▶ **What the exercise asks**
In the material below, find all lines with the string "Hektar" and copy them.

[Material to process — start]

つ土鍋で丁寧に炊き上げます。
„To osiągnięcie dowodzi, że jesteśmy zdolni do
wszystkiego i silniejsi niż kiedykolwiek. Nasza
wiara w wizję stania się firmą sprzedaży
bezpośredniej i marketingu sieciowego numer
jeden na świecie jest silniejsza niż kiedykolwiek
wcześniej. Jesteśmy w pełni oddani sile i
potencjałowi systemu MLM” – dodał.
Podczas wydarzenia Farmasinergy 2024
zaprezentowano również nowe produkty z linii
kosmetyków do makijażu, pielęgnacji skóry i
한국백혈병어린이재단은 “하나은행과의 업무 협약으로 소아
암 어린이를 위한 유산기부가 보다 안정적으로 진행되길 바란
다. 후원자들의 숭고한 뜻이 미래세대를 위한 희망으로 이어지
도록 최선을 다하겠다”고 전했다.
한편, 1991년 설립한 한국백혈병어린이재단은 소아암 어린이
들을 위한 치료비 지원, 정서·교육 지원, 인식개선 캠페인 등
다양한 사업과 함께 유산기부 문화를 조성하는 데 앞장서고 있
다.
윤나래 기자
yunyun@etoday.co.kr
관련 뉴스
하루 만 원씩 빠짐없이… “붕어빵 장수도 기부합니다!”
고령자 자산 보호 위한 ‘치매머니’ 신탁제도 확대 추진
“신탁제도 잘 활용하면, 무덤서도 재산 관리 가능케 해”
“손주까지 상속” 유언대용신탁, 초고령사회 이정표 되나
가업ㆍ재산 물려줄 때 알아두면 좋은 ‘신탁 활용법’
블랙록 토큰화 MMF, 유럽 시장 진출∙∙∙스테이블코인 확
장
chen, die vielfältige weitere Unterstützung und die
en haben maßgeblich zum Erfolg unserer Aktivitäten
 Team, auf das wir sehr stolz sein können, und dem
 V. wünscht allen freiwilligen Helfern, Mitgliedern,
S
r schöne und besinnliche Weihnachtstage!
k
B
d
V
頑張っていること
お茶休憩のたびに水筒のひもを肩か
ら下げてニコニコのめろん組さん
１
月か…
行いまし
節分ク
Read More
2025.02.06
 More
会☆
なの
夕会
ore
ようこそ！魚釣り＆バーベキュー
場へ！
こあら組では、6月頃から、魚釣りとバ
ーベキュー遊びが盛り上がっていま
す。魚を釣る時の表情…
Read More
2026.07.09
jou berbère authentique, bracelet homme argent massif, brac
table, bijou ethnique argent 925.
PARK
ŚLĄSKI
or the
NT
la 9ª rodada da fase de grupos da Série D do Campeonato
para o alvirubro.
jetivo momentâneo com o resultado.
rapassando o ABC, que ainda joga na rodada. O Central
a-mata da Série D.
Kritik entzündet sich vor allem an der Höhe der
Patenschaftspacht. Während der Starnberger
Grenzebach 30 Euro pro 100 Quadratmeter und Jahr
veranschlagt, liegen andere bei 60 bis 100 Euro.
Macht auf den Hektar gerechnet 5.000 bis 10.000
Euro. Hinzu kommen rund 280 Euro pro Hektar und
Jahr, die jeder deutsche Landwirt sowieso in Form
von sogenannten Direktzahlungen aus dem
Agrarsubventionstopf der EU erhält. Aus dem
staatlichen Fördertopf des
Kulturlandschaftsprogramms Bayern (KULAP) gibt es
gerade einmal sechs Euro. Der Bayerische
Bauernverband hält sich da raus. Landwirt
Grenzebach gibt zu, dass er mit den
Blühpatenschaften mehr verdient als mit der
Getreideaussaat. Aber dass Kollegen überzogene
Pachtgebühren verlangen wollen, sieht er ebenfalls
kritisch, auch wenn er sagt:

[Material to process — finish]

▶ **Answer space**
Macht auf den Hektar gerechnet 5.000 bis 10.000
Euro. Hinzu kommen rund 280 Euro pro Hektar und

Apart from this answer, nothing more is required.